Taylor Rose is a Washington, D.C., staff reporter for WND.
WASHINGTON – In the wake of attempts in several states, including New York, Illinois and Maryland, to curb the Second Amendment, as well as President Obama’s executive orders announced today, Virginia has a plan to reduce the problem of guns in schools.
The plan would hike the level of safety in schools by having teachers and school staff members carry pistols.
The bill, HB 1557, introduced by Republican Delegate Bob Marshall, says the Commonwealth is to establish “training for persons designated to carry concealed handguns on school property.”
Marshall told WND the reason he introduced the bill was because he “was shocked at the collection of murders up there (in Newtown).”
“But what was more disturbing was that the state law of Connecticut turns people into helpless victims,” he said. “This is inexcusable.”
He also noted Aurora, Colo., theater shooting suspect James Holmes had surveyed a number of theaters in the area.
“He chose the only theater with signs that posted weapons prohibited,” Marshall said.
Marshall, a supporter of and an endorsed candidate of the National Rifle Association, says he is not opposed to armed guards in schools but is is concerned about the cost.
He said a state trooper who told him the cost for one armed police officer to guard a school per year is $100,000.
Training volunteers is more feasible, he believes.
“If you simply give the same training to a volunteer, they can be an employee of the school division, they can act in the role of a policeman, without busting the bank.”
He said “the usual suspects” will oppose his idea.
“The heads to the teachers union are against it, but I have many individual teachers who are for it,” he said.
“Liberals think that guns represent something inherently evil,” he said, adding that he is amazed by the “liberal elites” who want to disarm the general populace yet have armed guards for their own children.
He said that there are those who “don’t want the same type of security for other people’s children.”
“The Marshall bill is a step in the right direction toward ensuring that the Adam Lanzas of the world cannot burst into a Virginia school, armed with the certainty that they will not meet with resistance,” the group said.

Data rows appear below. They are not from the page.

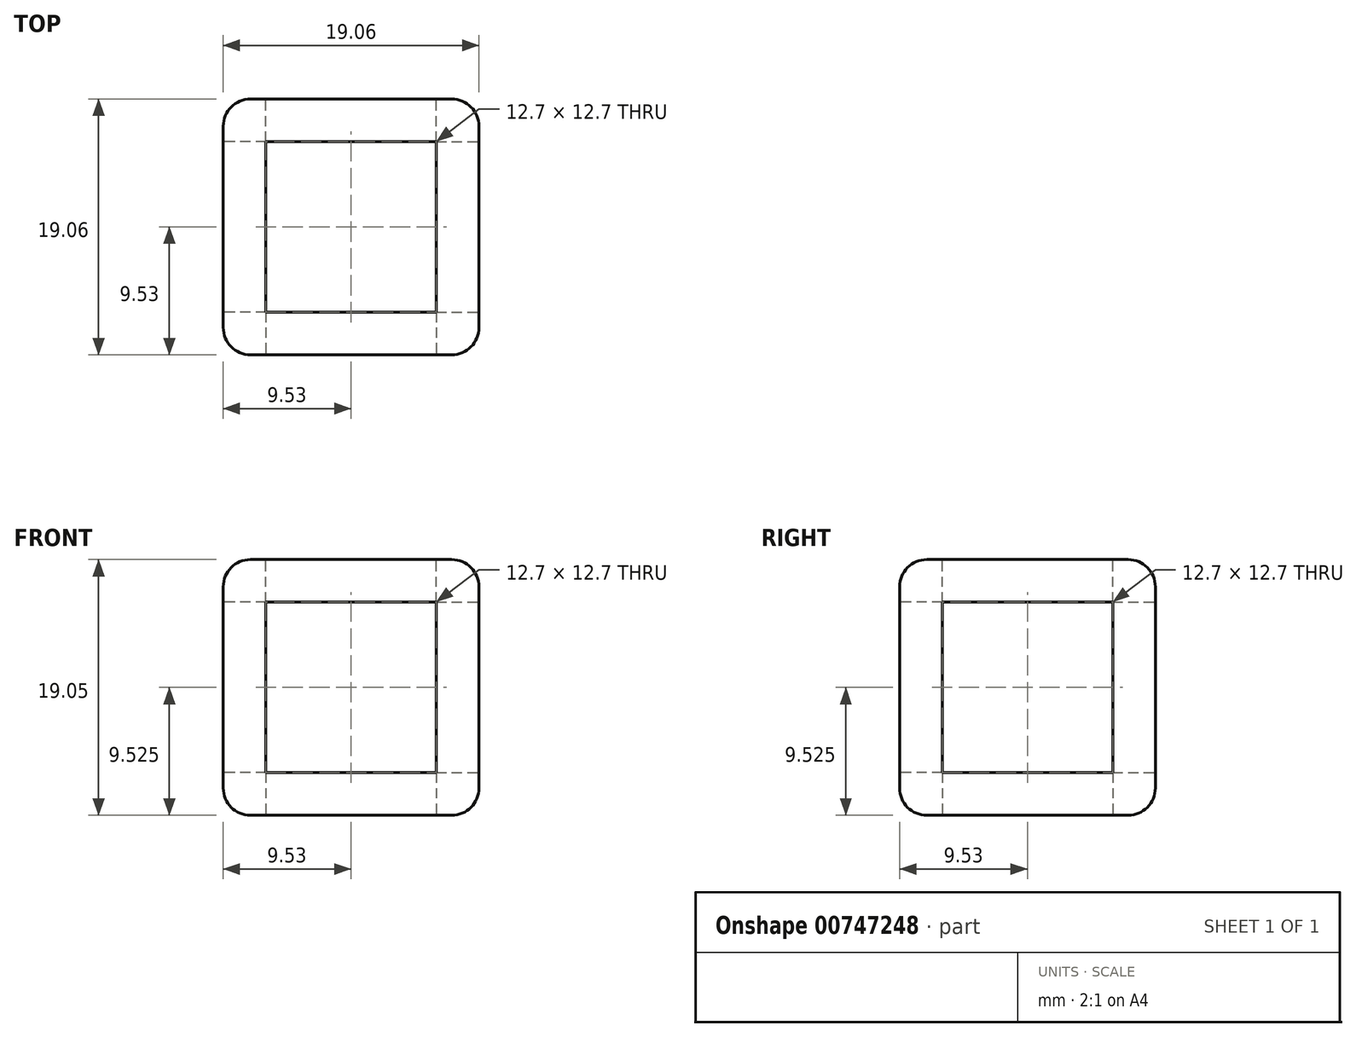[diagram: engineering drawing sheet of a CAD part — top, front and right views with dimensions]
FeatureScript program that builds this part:
annotation { "Feature Type Name" : "Feature", "Feature Type Description" : "" }
export const myFeature = defineFeature(function(context is Context, id is Id, definition is map)
    precondition{}
    {
        {
            var Q0;
            Q0=qCreatedBy(makeId("Top.planeOp"),FACE);
            var sketch = newSketch(context, id + "F0", { "sketchPlane" : qUnion([Q0])});
            skLineSegment(sketch, "E0.bottom", {"start": v(-9.53, -9.53) * mm, "end": v(9.53, -9.53) * mm});
            skLineSegment(sketch, "E0.top", {"start": v(-9.53, 9.53) * mm, "end": v(9.53, 9.53) * mm});
            skLineSegment(sketch, "E0.left", {"start": v(-9.53, -9.53) * mm, "end": v(-9.53, 9.53) * mm});
            skLineSegment(sketch, "E0.right", {"start": v(9.53, -9.53) * mm, "end": v(9.53, 9.53) * mm});
            skPoint(sketch, "E0.middle", {"position": v(0, 0) * mm});
            skSolve(sketch);
        }
        {
            var Q0;
            Q0 = qSketchRegion(id + "F0", true);
            extrude(context, id + "F1", {"entities" : qUnion([Q0]), "depth" : 19.05 * mm, "offsetDistance" : 25.4 * mm});
        }
        {
            var Q0;
            Q0=makeQuery(id+"F1.opExtrude","CAP_FACE",FACE,{"disambiguationData":[OSD([sQuery(id+"F0.wireOp",EDGE,"E0.bottom"),sQuery(id+"F0.wireOp",EDGE,"E0.top"),sQuery(id+"F0.wireOp",EDGE,"E0.left"),sQuery(id+"F0.wireOp",EDGE,"E0.right")])],"isStart":false});
            var Q1;
            Q1=makeQuery(id+"F1.opExtrude","SWEPT_FACE",FACE,{"disambiguationData":[OSD([sQuery(id+"F0.wireOp",EDGE,"E0.left")])]});
            var Q2;
            Q2=makeQuery(id+"F1.opExtrude","SWEPT_FACE",FACE,{"disambiguationData":[OSD([sQuery(id+"F0.wireOp",EDGE,"E0.top")])]});
            var Q3;
            Q3=makeQuery(id+"F1.opExtrude","SWEPT_FACE",FACE,{"disambiguationData":[OSD([sQuery(id+"F0.wireOp",EDGE,"E0.bottom")])]});
            var Q4;
            Q4=makeQuery(id+"F1.opExtrude","SWEPT_FACE",FACE,{"disambiguationData":[OSD([sQuery(id+"F0.wireOp",EDGE,"E0.right")])]});
            var Q5;
            Q5=makeQuery(id+"F1.opExtrude","CAP_FACE",FACE,{"disambiguationData":[OSD([sQuery(id+"F0.wireOp",EDGE,"E0.bottom"),sQuery(id+"F0.wireOp",EDGE,"E0.top"),sQuery(id+"F0.wireOp",EDGE,"E0.left"),sQuery(id+"F0.wireOp",EDGE,"E0.right")])],"isStart":true});
            fillet(context, id + "F2", {"entities" : qUnion([Q0, Q1, Q2, Q3, Q4, Q5]), "radius" : 2.03 * mm, "tangentPropagation" : true, "allowEdgeOverflow" : false});
        }
        {
            var Q0;
            Q0=makeQuery(id+"F1.opExtrude","CAP_FACE",FACE,{"disambiguationData":[OSD([sQuery(id+"F0.wireOp",EDGE,"E0.bottom"),sQuery(id+"F0.wireOp",EDGE,"E0.top"),sQuery(id+"F0.wireOp",EDGE,"E0.left"),sQuery(id+"F0.wireOp",EDGE,"E0.right")])],"isStart":false});
            var sketch = newSketch(context, id + "F3", { "sketchPlane" : qUnion([Q0])});
            skLineSegment(sketch, "E1.bottom", {"start": v(-6.35, 6.35) * mm, "end": v(6.35, 6.35) * mm});
            skLineSegment(sketch, "E1.top", {"start": v(-6.35, -6.35) * mm, "end": v(6.35, -6.35) * mm});
            skLineSegment(sketch, "E1.left", {"start": v(-6.35, 6.35) * mm, "end": v(-6.35, -6.35) * mm});
            skLineSegment(sketch, "E1.right", {"start": v(6.35, 6.35) * mm, "end": v(6.35, -6.35) * mm});
            skPoint(sketch, "E1.middle", {"position": v(0, 0) * mm});
            skSolve(sketch);
        }
        {
            var Q0;
            Q0 = qSketchRegion(id + "F3", true);
            extrude(context, id + "F4", {"entities" : qUnion([Q0]), "operationType" : NewBodyOperationType.REMOVE, "oppositeDirection" : true, "depth" : 3.3 * mm, "offsetDistance" : 25.4 * mm});
        }
        {
            var Q0;
            Q0=makeQuery(id+"F1.opExtrude","SWEPT_FACE",FACE,{"disambiguationData":[OSD([sQuery(id+"F0.wireOp",EDGE,"E0.top")])]});
            var sketch = newSketch(context, id + "F5", { "sketchPlane" : qUnion([Q0])});
            skLineSegment(sketch, "E2", {"start": v(0, 17.02) * mm, "end": v(0, 2.03) * mm});
            skLineSegment(sketch, "E3.bottom", {"start": v(-6.35, 15.87) * mm, "end": v(6.35, 15.87) * mm});
            skLineSegment(sketch, "E3.top", {"start": v(-6.35, 3.17) * mm, "end": v(6.35, 3.17) * mm});
            skLineSegment(sketch, "E3.left", {"start": v(-6.35, 15.87) * mm, "end": v(-6.35, 3.17) * mm});
            skLineSegment(sketch, "E3.right", {"start": v(6.35, 15.87) * mm, "end": v(6.35, 3.17) * mm});
            skPoint(sketch, "E3.middle", {"position": v(0, 9.53) * mm});
            skSolve(sketch);
        }
        {
            var Q0;
            Q0 = qSketchRegion(id + "F5", true);
            extrude(context, id + "F6", {"entities" : qUnion([Q0]), "operationType" : NewBodyOperationType.REMOVE, "oppositeDirection" : true, "depth" : 3.3 * mm, "offsetDistance" : 25.4 * mm});
        }
        {
            var Q0;
            Q0=makeQuery(id+"F1.opExtrude","SWEPT_FACE",FACE,{"disambiguationData":[OSD([sQuery(id+"F0.wireOp",EDGE,"E0.left")])]});
            var sketch = newSketch(context, id + "F7", { "sketchPlane" : qUnion([Q0])});
            skLineSegment(sketch, "E4", {"start": v(0, 17.02) * mm, "end": v(0, 2.03) * mm});
            skLineSegment(sketch, "E5.bottom", {"start": v(-6.35, 15.88) * mm, "end": v(6.35, 15.88) * mm});
            skLineSegment(sketch, "E5.top", {"start": v(-6.35, 3.17) * mm, "end": v(6.35, 3.17) * mm});
            skLineSegment(sketch, "E5.left", {"start": v(-6.35, 15.88) * mm, "end": v(-6.35, 3.17) * mm});
            skLineSegment(sketch, "E5.right", {"start": v(6.35, 15.88) * mm, "end": v(6.35, 3.17) * mm});
            skPoint(sketch, "E5.middle", {"position": v(0, 9.53) * mm});
            skSolve(sketch);
        }
        {
            var Q0;
            Q0 = qSketchRegion(id + "F7", true);
            extrude(context, id + "F8", {"entities" : qUnion([Q0]), "operationType" : NewBodyOperationType.REMOVE, "oppositeDirection" : true, "depth" : 3.3 * mm, "offsetDistance" : 25.4 * mm});
        }
        {
            var Q0;
            Q0=makeQuery(id+"F1.opExtrude","SWEPT_FACE",FACE,{"disambiguationData":[OSD([sQuery(id+"F0.wireOp",EDGE,"E0.bottom")])]});
            var sketch = newSketch(context, id + "F9", { "sketchPlane" : qUnion([Q0])});
            skLineSegment(sketch, "E6", {"start": v(0, 17.02) * mm, "end": v(0, 2.03) * mm});
            skLineSegment(sketch, "E7.bottom", {"start": v(-6.35, 15.88) * mm, "end": v(6.35, 15.88) * mm});
            skLineSegment(sketch, "E7.top", {"start": v(-6.35, 3.18) * mm, "end": v(6.35, 3.18) * mm});
            skLineSegment(sketch, "E7.left", {"start": v(-6.35, 15.88) * mm, "end": v(-6.35, 3.18) * mm});
            skLineSegment(sketch, "E7.right", {"start": v(6.35, 15.88) * mm, "end": v(6.35, 3.18) * mm});
            skPoint(sketch, "E7.middle", {"position": v(0, 9.53) * mm});
            skSolve(sketch);
        }
        {
            var Q0;
            Q0 = qSketchRegion(id + "F9", true);
            extrude(context, id + "F10", {"entities" : qUnion([Q0]), "operationType" : NewBodyOperationType.REMOVE, "oppositeDirection" : true, "depth" : 3.3 * mm, "offsetDistance" : 25.4 * mm});
        }
        {
            var Q0;
            Q0=makeQuery(id+"F1.opExtrude","SWEPT_FACE",FACE,{"disambiguationData":[OSD([sQuery(id+"F0.wireOp",EDGE,"E0.right")])]});
            var sketch = newSketch(context, id + "F11", { "sketchPlane" : qUnion([Q0])});
            skLineSegment(sketch, "E8", {"start": v(0, 2.03) * mm, "end": v(0, 17.02) * mm});
            skLineSegment(sketch, "E9.bottom", {"start": v(-6.35, 15.88) * mm, "end": v(6.35, 15.88) * mm});
            skLineSegment(sketch, "E9.top", {"start": v(-6.35, 3.18) * mm, "end": v(6.35, 3.18) * mm});
            skLineSegment(sketch, "E9.left", {"start": v(-6.35, 15.88) * mm, "end": v(-6.35, 3.18) * mm});
            skLineSegment(sketch, "E9.right", {"start": v(6.35, 15.88) * mm, "end": v(6.35, 3.17) * mm});
            skPoint(sketch, "E9.middle", {"position": v(0, 9.53) * mm});
            skSolve(sketch);
        }
        {
            var Q0;
            Q0 = qSketchRegion(id + "F11", true);
            extrude(context, id + "F12", {"entities" : qUnion([Q0]), "operationType" : NewBodyOperationType.REMOVE, "oppositeDirection" : true, "depth" : 3.3 * mm, "offsetDistance" : 25.4 * mm});
        }
        {
            var Q0;
            Q0=makeQuery(id+"F1.opExtrude","CAP_FACE",FACE,{"disambiguationData":[OSD([sQuery(id+"F0.wireOp",EDGE,"E0.bottom"),sQuery(id+"F0.wireOp",EDGE,"E0.top"),sQuery(id+"F0.wireOp",EDGE,"E0.left"),sQuery(id+"F0.wireOp",EDGE,"E0.right")])],"isStart":true});
            var sketch = newSketch(context, id + "F13", { "sketchPlane" : qUnion([Q0])});
            skLineSegment(sketch, "E10", {"start": v(0, 7.5) * mm, "end": v(0, -7.5) * mm});
            skLineSegment(sketch, "E11.bottom", {"start": v(-6.35, 6.35) * mm, "end": v(6.35, 6.35) * mm});
            skLineSegment(sketch, "E11.top", {"start": v(-6.35, -6.35) * mm, "end": v(6.35, -6.35) * mm});
            skLineSegment(sketch, "E11.left", {"start": v(-6.35, 6.35) * mm, "end": v(-6.35, -6.35) * mm});
            skLineSegment(sketch, "E11.right", {"start": v(6.35, 6.35) * mm, "end": v(6.35, -6.35) * mm});
            skPoint(sketch, "E11.middle", {"position": v(0, 0) * mm});
            skSolve(sketch);
        }
        {
            var Q0;
            Q0 = qSketchRegion(id + "F13", true);
            extrude(context, id + "F14", {"entities" : qUnion([Q0]), "operationType" : NewBodyOperationType.REMOVE, "oppositeDirection" : true, "depth" : 41.15 * mm, "offsetDistance" : 25.4 * mm});
        }
    });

The bill is in committee and will be debated in the Militia, Police and Public Safety Subcommittee this week in Richmond.
Marshall is not the first state representative to push for arming schools. Alabama, California, Connecticut, Hawaii, Idaho, Iowa, Kentucky, Massachusetts, Mississippi, Montana, New Hampshire, New Jersey, New York, Oregon, Texas, Rhode Island, Utah and Wyoming, in some fashion, do not prohibit the carrying of weapons on high school campuses.
Many states allow school officials to carry weapons with the approval of the school board.